Di cosa parliamo quando parliamo di femminicidio

Cronaca

Giuliana De Vivo

La Giornata internazionale per l’eliminazione della violenza contro le donne è l'occasione per porsi una domanda sul senso di questa parola. E per fare il punto sulle sue conseguenze, a partire da un aspetto di cui finora si è parlato meno: i bambini orfani di femminicidio

C'è sempre qualcuno pronto a giudicare il modo in cui una donna si veste, il modo in cui si relaziona agli altri, con chi vuole passare del tempo e con chi no, con chi vuole vivere e con chi no, chi vuole amare. Se vuole fare carriera oppure no, se vuole dei figli oppure no, se qualcosa la fa ridere oppure no. Giudicare è facile, accettare che una donna faccia scelte diverse da quelle che qualcun altro vorrebbe, purtroppo lo è molto meno. Ci sono donne che queste scelte - semplici, in teoria normali in un paese libero - le pagano con la vita. Donne uccise da uomini che non accettano il loro modo di essere donne. Sta qui la radice dei femminicidi, non semplicemente l'omicidio di una persona di sesso femminile, ma il frutto deteriore di una cultura sbagliata che, anno dopo anno, presenta il conto di numeri che oscillano di poco, e di cui tendenzialmente ci si ricorda in occasioni come il 25 Novembre o l'8 Marzo. 
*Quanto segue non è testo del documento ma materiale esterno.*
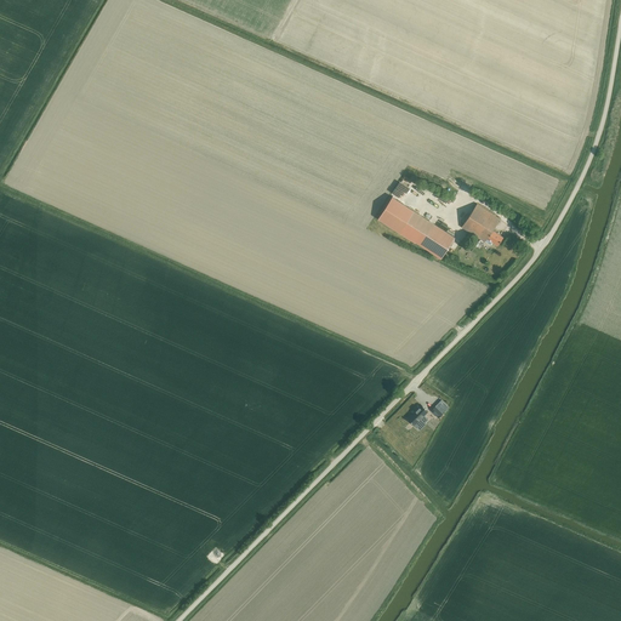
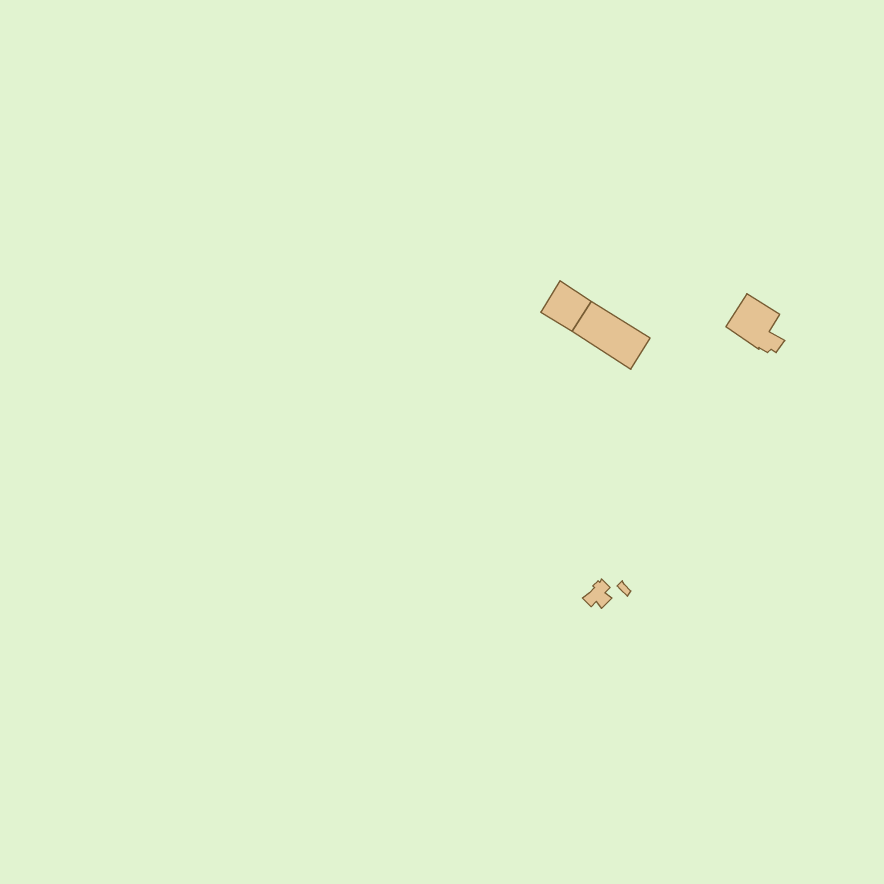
building: [463,205,505,246] -> [726,294,785,353]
Quasi tutte  sono uccise da mariti, ex mariti, compagni o ex compagni. Un elemento che è il sintomo di un modo non sano di concepire il rapporto tra un uomo e una donna.

 

Orfani di femminicidio

 

Poi, c’è il problema dei figli, di quelli che restano. Stimati (perchè un censimento esaustivo è a oggi fisiologicamente impossibile per via della spesso lacunosa comunicazione tra forze dell'ordine, tribunali e procure dei minori, servizi sociali e associazioni) in circa 2mila. Tra questi, 415 sono i minori fino a 17 anni di età. Sono bambini che si trovano senza madre, senza padre - che non di rado è anche la persona che ha tolto loro la madre - , spesso senza altre figure familiari di riferimento, oltre che con difficoltà economiche. Quasi sempre per loro, insieme al dolore della perdita e al trauma delle violenze di cui sono stati testimoni impotenti, si apre una strada tortuosa costellata di burocrazia, case famiglia, affidamenti in prova, tentativi più o meno felici di ricostruirsi qualcosa che somigli a una famiglia, qualcosa che somigli a una vita normale.

 

Nel 2022 è infatti nato il progetto "A braccia Aperte", finanziato dal Fondo per il contrasto della povertà educativa minorile. Grazie al quale oggi già una 60ina  di minori può contare per la prima volta su un aiuto concreto. La maggior dei primi beficiari si trova al sud. Ma in totale i minori individuati dal progetto sono 167 al Nord, 104 al centro e 145 al sud. Loro sono i fortunati tra gli sfortunati, perchè le loro storie sono venute a galla e hanno permesso alle associazioni coinvolte nel progetto di trovarli. Poi, ci sono quelli che non conosciamo. E di certo è un numero che non decresce se non lo fa quello dei femminicidi.